Data excerpts
━━━
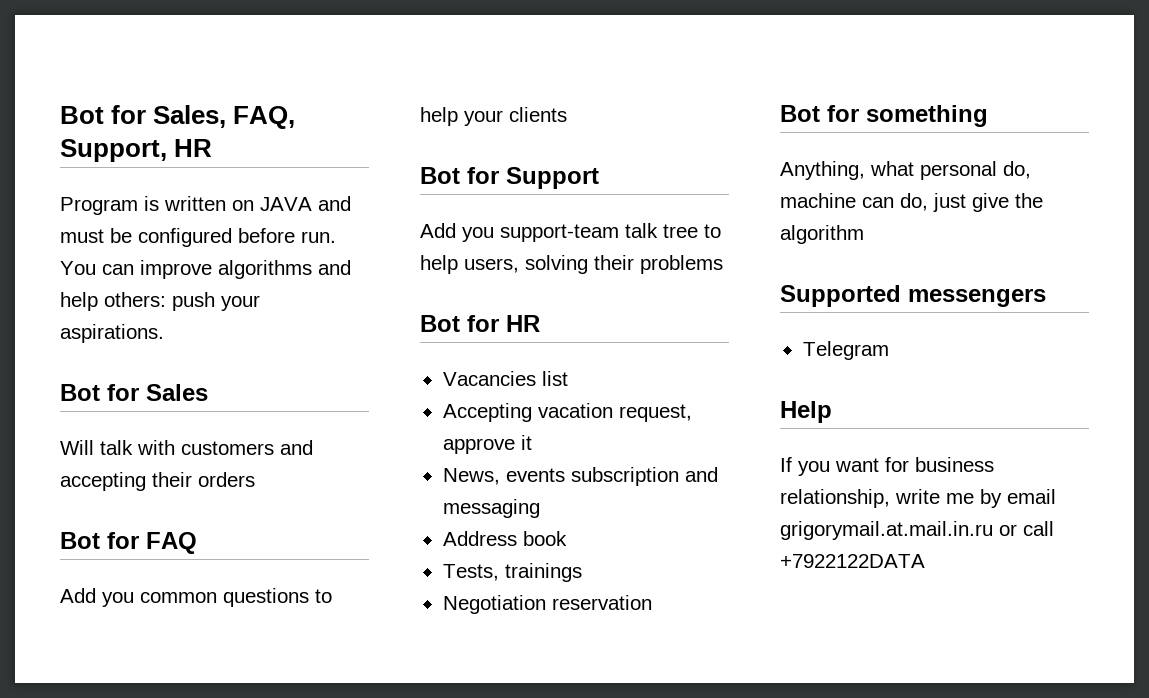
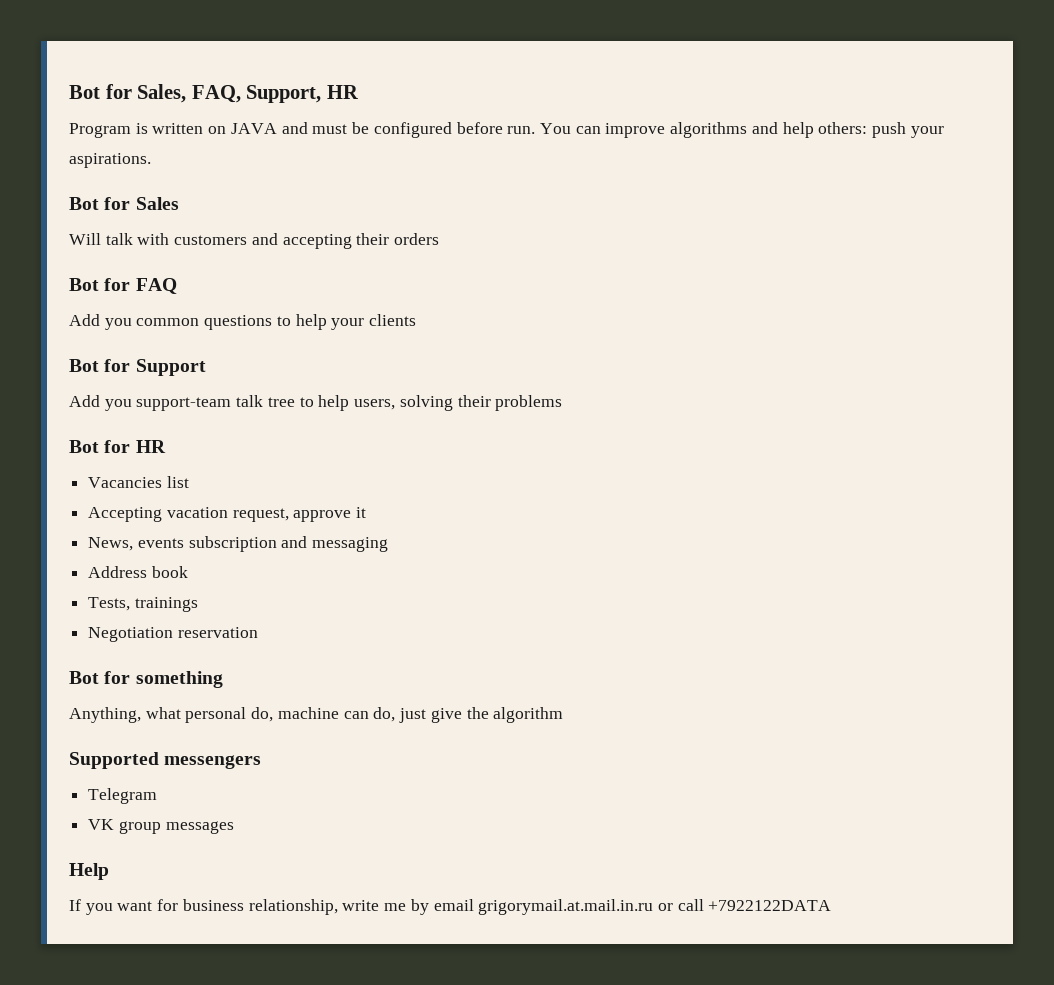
(889, 350) none -> [88,819,234,834] // VK group messages

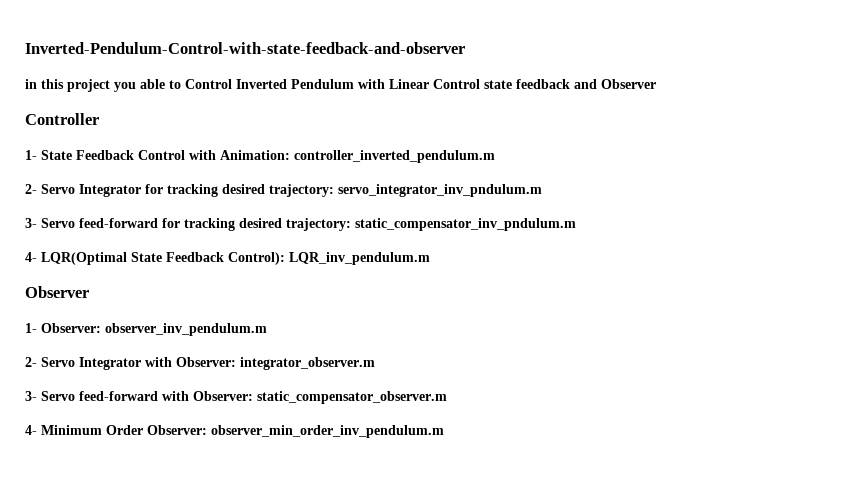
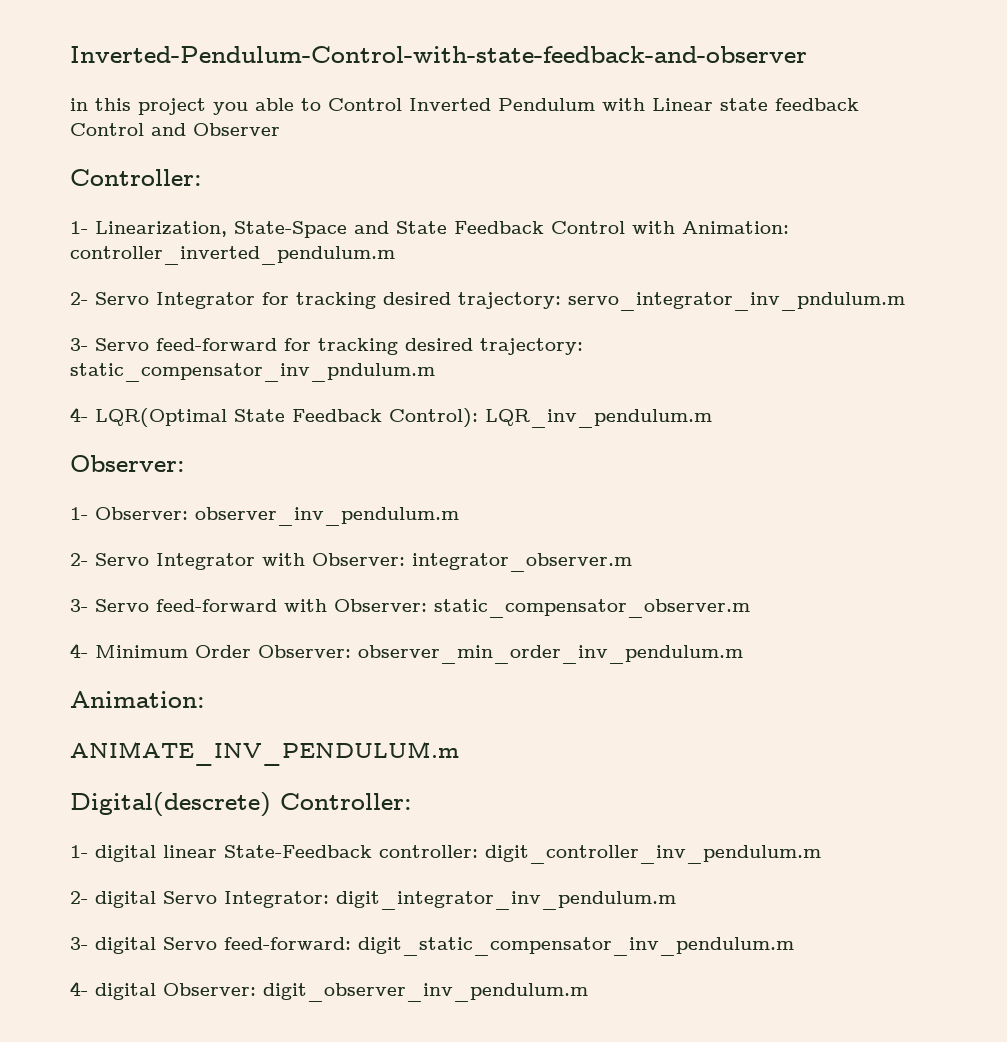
[433,79,480,89] Control -> (713, 104) none
(570, 84) none -> [70,123,144,136] Control
[25,113,99,125] [25,150,37,160] Controller // 1- -> [70,169,202,186] [70,221,389,238] Controller: // 1- Linearization, State-Space and
[25,286,89,298] Observer -> [70,455,185,472] Observer:
(444, 431) none -> [70,691,205,708] [70,741,459,766] [70,792,412,817] [70,845,821,864] [70,891,676,910] [70,937,794,956] [70,981,588,1002] // Animation: // ANIMATE_INV_PENDULUM.m // Digital(descrete) Controller: // 1- digital linear State-Feedback controller: digit_controller_inv_pendulum.m // 2- digital Servo Integrator: digit_integrator_inv_pendulum.m // 3- digital Servo feed-forward: digit_static_compensator_inv_pendulum.m // 4- digital Observer: digit_observer_inv_pendulum.m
━━━
** DIRECTIONS **
Each entry, start to finish, goes into your copy exactly; the pictures stay out.

** PROBLEM SOLUTION **
(889, 350) none -> [88,819,234,834] // VK group messages

[433,79,480,89] Control -> (713, 104) none
(570, 84) none -> [70,123,144,136] Control
[25,113,99,125] [25,150,37,160] Controller // 1- -> [70,169,202,186] [70,221,389,238] Controller: // 1- Linearization, State-Space and
[25,286,89,298] Observer -> [70,455,185,472] Observer:
(444, 431) none -> [70,691,205,708] [70,741,459,766] [70,792,412,817] [70,845,821,864] [70,891,676,910] [70,937,794,956] [70,981,588,1002] // Animation: // ANIMATE_INV_PENDULUM.m // Digital(descrete) Controller: // 1- digital linear State-Feedback controller: digit_controller_inv_pendulum.m // 2- digital Servo Integrator: digit_integrator_inv_pendulum.m // 3- digital Servo feed-forward: digit_static_compensator_inv_pendulum.m // 4- digital Observer: digit_observer_inv_pendulum.m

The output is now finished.